溺愛結婚は突然に〜ホテル王から注がれる、溢れるほどの愛〜
気付き
その日からしばらく、慎ちゃんとは気まずい日々が続いた。
部署も違い、元々そこまで仲が良いわけでもないためたいして支障はないものの、良い気分はしない。
かといって今そんな身内話を誰かに相談するわけにもいかず。
毎日忙しなく働いている優吾さんとは仕事終わりに少し電話のやりとりをするくらいだ。
そんな日々を過ごしながら二週間ほどが経ったある日。
私は幼い頃からの友人の篠原 優恵と一緒に居酒屋に訪れていた。
優恵も都内にある大手企業の社長令嬢で、幼稚園の頃からの仲だ。
煌びやかなお店でお洒落なディナーもいいけれど、私たちは居酒屋で日常を忘れて等身大でお酒が飲めるのが好きでたまにこうやって一緒に来ている。
優恵は半年前に歳上の男性と電撃結婚しており、結婚以来久しぶりの再会だった。
「それは嫉妬ね。
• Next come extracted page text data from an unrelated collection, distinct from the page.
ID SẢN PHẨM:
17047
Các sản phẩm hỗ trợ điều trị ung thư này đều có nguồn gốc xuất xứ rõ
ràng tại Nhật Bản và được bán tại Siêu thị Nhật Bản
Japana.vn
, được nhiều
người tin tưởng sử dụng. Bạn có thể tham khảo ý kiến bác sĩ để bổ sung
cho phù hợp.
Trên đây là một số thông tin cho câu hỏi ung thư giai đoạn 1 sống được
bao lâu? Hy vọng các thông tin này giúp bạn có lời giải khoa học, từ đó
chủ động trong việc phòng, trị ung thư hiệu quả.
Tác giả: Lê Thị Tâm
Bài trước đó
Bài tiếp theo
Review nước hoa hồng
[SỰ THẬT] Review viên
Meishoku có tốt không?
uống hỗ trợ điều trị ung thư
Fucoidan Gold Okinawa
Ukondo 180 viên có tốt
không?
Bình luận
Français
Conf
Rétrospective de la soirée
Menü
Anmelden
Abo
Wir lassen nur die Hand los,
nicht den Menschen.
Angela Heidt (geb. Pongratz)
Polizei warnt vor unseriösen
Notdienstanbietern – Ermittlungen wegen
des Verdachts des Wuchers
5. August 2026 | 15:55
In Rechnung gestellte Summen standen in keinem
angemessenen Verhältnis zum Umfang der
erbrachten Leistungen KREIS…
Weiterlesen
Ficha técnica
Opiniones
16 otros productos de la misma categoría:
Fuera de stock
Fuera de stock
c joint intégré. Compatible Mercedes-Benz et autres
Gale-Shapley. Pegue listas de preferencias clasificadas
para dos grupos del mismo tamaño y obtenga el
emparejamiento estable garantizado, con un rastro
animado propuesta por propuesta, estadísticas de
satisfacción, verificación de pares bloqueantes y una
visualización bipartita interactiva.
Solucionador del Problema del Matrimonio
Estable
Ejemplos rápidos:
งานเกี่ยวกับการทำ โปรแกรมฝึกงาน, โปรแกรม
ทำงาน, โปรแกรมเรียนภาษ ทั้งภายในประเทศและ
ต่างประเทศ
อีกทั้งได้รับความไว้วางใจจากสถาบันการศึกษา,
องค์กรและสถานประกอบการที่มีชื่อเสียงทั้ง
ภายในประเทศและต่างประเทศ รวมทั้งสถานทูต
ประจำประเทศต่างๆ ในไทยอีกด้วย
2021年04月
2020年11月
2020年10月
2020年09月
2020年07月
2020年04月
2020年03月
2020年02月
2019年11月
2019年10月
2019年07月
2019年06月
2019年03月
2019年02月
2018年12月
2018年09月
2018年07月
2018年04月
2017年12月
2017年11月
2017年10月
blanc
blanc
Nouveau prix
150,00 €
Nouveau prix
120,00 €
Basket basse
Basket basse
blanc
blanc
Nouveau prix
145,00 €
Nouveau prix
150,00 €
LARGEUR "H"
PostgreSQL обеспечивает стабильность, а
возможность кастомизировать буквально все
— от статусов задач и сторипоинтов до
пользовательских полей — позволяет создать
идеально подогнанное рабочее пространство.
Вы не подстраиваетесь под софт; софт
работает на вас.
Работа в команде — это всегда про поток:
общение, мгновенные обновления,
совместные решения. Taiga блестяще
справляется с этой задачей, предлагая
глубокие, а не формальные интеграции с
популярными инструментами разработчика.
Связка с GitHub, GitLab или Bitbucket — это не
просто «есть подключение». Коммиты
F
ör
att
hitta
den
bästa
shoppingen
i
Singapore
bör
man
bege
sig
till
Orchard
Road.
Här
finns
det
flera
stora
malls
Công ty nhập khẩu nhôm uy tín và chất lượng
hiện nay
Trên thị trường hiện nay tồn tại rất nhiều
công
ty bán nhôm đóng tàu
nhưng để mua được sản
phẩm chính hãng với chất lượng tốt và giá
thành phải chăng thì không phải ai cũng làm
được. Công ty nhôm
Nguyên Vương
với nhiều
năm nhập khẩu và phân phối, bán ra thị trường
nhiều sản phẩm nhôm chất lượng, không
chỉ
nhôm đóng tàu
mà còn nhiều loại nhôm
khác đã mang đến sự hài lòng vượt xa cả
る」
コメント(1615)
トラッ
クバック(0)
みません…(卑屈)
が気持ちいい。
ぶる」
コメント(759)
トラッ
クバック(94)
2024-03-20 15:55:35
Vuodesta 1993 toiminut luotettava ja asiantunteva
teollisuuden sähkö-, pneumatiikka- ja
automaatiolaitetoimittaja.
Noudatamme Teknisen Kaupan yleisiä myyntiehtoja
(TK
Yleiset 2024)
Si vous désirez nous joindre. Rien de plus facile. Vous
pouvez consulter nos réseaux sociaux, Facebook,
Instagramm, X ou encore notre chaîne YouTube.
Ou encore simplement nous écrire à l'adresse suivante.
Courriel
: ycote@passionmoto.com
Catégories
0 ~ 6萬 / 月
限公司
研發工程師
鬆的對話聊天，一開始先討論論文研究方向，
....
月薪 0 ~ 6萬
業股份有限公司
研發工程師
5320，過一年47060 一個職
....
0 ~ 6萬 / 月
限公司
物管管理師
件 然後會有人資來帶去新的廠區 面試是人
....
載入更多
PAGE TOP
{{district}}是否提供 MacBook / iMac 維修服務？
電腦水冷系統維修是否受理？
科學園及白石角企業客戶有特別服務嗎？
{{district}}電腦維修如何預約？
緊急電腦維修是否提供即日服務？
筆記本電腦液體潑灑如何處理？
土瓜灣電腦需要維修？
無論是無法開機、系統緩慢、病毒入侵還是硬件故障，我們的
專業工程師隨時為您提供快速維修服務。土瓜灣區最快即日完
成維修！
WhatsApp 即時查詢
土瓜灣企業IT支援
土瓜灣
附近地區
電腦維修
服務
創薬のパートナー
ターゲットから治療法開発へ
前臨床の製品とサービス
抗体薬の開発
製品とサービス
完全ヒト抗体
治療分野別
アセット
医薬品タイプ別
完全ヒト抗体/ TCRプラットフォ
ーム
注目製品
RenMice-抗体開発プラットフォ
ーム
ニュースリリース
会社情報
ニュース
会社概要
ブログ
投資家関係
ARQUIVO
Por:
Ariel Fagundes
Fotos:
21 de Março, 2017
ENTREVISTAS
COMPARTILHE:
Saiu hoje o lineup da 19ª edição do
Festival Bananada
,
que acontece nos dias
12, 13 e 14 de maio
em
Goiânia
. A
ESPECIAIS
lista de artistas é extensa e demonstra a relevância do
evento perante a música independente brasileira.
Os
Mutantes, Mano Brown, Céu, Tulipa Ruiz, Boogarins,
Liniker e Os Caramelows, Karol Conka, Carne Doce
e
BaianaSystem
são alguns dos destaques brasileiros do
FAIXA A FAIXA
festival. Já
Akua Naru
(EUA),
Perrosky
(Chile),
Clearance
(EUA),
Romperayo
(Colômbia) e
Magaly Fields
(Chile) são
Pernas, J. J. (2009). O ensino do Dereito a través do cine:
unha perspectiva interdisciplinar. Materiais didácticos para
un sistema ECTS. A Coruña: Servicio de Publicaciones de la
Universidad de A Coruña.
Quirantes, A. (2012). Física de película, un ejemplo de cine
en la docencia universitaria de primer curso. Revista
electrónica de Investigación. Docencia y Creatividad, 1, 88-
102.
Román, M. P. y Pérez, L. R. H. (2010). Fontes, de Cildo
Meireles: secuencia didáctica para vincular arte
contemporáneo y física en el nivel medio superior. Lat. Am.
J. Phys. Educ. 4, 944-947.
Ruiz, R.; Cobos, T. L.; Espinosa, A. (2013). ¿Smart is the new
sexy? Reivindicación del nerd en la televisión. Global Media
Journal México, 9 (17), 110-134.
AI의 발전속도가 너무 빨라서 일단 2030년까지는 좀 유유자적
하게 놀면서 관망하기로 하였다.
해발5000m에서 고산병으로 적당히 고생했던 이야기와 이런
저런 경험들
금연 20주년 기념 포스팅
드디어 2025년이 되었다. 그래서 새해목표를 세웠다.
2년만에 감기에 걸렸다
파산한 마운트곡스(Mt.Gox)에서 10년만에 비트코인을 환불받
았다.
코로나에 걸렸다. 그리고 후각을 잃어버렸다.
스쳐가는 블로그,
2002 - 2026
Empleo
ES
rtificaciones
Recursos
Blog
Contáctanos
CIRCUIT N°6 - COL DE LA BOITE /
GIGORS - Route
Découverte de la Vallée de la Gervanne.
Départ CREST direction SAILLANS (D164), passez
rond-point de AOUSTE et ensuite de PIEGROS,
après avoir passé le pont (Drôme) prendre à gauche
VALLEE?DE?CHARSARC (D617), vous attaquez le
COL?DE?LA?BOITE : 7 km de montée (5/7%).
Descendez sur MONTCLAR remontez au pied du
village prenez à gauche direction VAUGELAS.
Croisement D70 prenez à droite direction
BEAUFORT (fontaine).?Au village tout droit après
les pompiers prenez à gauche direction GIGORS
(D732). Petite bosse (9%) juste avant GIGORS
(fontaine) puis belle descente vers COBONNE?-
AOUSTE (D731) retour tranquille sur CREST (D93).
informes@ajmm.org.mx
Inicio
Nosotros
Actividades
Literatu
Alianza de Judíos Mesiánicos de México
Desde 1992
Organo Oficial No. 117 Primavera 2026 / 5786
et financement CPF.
ぽっと出た男に紅葉を取られて悔しいんでしょ?」
優恵に慎ちゃんのことを相談してみると、思ってもみない言葉が飛び出して困惑する。
「嫉妬って……慎ちゃんだよ?優恵も知ってるでしょ?」
「もちろん。知った上で言ってるの。あの子、昔から紅葉にだけ態度違ったじゃない。紅葉のこと好きだったんじゃない?」
「そんなこと……」
「今更素直になれなかったところに見知らぬ男。それで八つ当たりしちゃったんじゃないかな」
優恵の話はにわかに信じられなかったものの、確かに昔から慎ちゃんは女の子にはとても優しくて、あんな態度を取るのは私にだけだ。
でももしそれが本当なのだとしても、私の中では慎ちゃんを親戚以上に見ることはどう頑張っても無理だと思う。